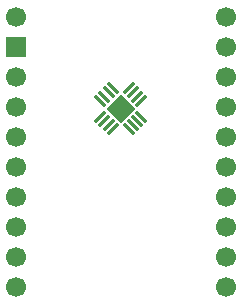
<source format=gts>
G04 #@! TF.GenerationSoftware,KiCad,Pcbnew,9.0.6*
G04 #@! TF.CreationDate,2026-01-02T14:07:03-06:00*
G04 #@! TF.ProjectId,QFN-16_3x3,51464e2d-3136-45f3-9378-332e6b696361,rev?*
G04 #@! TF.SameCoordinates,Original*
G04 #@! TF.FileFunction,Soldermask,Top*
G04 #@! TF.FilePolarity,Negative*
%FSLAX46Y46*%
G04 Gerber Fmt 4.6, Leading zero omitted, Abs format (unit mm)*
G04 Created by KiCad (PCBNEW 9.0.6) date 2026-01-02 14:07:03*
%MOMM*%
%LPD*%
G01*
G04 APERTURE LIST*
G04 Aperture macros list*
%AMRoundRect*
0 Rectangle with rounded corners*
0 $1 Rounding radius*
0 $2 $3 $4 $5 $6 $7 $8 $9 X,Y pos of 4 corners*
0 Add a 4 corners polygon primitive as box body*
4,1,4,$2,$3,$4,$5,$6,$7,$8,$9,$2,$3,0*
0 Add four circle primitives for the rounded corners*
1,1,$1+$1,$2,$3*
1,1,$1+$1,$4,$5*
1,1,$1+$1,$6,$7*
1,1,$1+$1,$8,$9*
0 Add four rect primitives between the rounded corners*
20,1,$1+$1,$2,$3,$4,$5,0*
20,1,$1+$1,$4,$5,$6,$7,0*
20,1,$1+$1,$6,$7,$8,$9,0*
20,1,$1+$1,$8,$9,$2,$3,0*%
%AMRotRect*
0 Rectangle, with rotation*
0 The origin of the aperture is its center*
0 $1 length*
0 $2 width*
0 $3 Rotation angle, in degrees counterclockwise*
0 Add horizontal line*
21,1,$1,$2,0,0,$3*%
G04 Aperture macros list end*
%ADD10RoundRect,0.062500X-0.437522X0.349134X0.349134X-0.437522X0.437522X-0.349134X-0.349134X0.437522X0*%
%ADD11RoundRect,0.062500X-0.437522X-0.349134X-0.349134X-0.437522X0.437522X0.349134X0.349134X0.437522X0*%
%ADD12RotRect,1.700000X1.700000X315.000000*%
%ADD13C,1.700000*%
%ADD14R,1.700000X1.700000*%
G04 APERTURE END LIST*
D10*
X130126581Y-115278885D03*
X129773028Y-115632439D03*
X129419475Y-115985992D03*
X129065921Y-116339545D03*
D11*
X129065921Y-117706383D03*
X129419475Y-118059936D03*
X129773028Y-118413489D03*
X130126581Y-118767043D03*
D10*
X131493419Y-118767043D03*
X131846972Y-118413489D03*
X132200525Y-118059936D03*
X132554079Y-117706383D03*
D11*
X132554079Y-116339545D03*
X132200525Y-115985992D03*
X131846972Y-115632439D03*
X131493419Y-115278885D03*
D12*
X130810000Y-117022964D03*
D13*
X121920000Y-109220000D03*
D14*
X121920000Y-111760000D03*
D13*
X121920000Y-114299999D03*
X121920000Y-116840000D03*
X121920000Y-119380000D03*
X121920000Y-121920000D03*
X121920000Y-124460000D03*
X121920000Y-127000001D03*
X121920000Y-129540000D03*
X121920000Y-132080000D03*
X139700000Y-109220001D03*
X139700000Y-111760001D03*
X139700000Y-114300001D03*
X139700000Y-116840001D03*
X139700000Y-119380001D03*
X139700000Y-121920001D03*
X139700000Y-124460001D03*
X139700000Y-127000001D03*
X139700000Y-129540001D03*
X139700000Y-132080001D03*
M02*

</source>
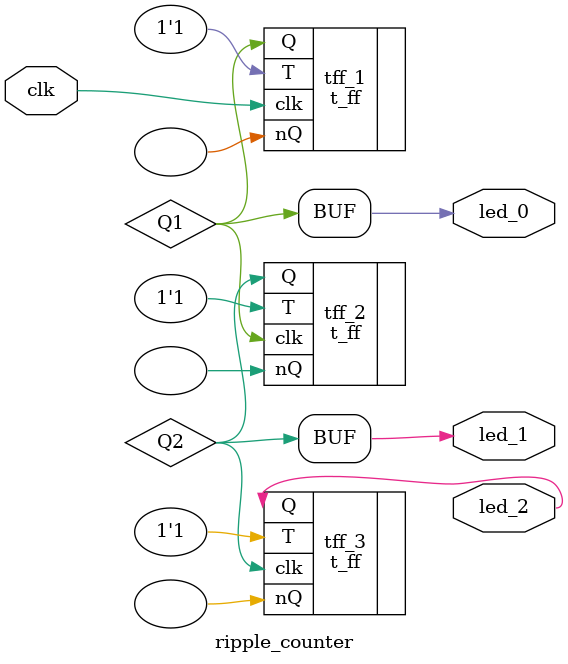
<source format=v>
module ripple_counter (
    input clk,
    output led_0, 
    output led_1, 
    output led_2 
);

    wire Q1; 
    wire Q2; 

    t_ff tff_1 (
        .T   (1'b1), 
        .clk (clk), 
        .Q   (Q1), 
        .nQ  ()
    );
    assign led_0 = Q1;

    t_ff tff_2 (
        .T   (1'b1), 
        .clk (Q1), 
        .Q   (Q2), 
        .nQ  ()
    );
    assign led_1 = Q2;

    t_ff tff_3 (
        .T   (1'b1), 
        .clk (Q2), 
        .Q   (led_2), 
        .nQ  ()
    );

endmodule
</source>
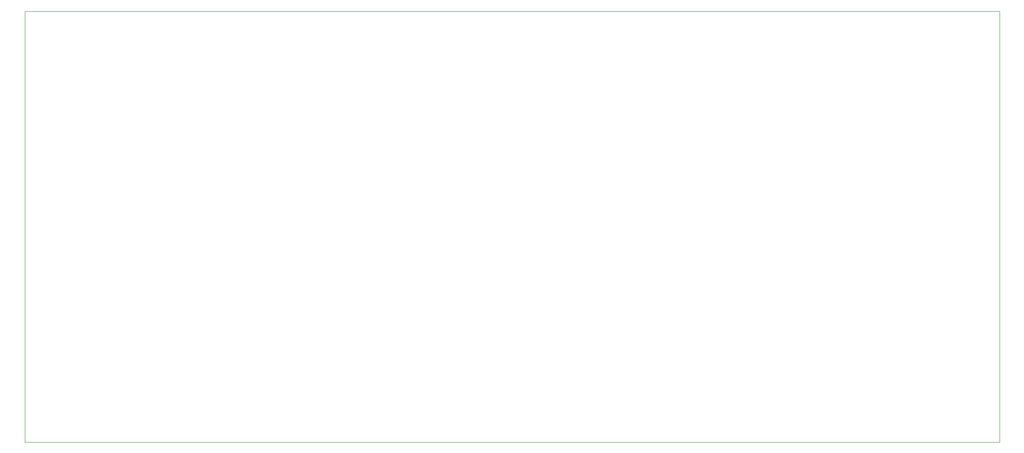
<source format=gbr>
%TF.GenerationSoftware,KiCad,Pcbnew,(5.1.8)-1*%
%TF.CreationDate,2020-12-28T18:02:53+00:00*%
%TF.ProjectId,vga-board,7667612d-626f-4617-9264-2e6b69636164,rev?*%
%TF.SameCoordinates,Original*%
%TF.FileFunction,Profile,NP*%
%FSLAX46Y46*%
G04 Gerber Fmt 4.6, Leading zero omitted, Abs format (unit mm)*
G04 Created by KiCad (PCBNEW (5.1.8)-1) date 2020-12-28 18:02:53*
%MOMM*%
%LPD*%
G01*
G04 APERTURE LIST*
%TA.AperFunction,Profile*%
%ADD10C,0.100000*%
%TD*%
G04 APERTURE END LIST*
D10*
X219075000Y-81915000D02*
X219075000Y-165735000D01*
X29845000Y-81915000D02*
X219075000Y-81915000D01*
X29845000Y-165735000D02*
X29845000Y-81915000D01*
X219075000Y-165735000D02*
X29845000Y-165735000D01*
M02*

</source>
---
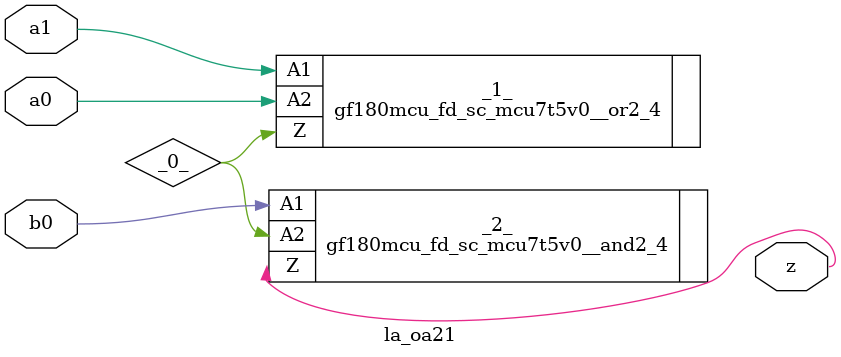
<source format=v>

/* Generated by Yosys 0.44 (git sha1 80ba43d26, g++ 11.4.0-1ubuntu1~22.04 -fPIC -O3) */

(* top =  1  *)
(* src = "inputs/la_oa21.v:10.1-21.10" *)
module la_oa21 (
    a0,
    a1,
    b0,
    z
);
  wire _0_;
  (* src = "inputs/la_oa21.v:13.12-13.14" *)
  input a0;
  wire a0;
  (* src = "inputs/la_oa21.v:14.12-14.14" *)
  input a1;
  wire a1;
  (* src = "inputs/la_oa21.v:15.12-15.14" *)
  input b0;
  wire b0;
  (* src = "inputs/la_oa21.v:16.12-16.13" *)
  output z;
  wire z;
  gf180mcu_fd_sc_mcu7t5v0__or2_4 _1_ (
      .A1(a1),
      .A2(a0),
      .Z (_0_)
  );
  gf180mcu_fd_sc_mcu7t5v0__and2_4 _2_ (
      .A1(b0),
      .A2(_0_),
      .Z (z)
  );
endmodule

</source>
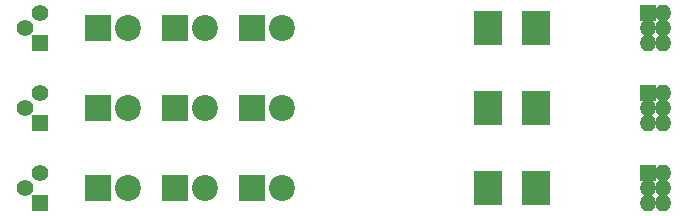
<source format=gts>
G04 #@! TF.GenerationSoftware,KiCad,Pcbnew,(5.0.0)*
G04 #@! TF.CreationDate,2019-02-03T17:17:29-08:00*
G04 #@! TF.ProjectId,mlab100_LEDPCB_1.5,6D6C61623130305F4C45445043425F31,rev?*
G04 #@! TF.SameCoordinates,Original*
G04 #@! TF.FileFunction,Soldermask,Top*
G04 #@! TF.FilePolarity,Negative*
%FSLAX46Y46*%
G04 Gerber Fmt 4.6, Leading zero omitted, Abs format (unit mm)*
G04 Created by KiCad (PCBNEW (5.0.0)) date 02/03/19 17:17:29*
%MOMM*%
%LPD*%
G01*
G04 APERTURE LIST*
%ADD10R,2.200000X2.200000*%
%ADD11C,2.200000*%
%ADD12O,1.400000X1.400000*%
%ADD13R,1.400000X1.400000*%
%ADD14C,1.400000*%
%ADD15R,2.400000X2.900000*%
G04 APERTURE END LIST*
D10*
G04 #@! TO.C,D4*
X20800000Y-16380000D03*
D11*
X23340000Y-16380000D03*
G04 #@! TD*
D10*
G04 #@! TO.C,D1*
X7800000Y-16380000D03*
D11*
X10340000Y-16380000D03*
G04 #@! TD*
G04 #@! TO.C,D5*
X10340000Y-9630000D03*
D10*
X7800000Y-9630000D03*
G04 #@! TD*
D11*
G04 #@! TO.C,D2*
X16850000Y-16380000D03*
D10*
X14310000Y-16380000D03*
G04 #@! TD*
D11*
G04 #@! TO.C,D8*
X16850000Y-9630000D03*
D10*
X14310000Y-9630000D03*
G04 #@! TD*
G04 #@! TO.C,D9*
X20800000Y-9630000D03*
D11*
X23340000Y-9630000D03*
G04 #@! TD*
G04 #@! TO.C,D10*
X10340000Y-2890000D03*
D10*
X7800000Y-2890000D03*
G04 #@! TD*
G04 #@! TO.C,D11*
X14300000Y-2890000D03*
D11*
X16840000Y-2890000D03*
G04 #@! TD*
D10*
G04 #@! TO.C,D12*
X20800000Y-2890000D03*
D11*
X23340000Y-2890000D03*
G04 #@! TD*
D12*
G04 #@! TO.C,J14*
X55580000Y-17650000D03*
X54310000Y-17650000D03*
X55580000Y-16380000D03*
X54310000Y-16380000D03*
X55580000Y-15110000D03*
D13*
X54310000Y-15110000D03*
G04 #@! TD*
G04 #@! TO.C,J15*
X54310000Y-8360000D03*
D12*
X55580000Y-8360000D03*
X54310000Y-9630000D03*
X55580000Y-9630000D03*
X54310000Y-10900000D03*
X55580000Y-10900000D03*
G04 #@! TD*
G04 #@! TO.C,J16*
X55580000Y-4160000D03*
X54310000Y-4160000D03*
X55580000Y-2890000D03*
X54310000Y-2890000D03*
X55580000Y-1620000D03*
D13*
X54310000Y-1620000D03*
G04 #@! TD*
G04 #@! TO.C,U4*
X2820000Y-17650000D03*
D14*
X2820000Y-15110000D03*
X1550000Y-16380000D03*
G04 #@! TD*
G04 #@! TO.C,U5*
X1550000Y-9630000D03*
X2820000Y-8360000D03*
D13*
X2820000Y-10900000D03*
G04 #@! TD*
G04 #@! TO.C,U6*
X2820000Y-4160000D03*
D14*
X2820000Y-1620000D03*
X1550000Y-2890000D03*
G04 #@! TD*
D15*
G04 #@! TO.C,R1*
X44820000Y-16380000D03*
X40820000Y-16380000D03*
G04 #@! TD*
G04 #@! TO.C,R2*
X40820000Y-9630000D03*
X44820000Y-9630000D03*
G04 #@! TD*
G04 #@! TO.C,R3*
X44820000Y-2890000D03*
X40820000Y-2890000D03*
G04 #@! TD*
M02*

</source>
---
Your assignment
Lines above with "Created" in them are the ones to copy.

Task solution
G04 Created by KiCad (PCBNEW 9.0.6) date 2026-01-02 14:07:03*
G04 Created by KiCad (PCBNEW (5.1.8)-1) date 2020-12-28 18:02:53*
G04 Created by KiCad (PCBNEW (5.0.0)) date 02/03/19 17:17:29*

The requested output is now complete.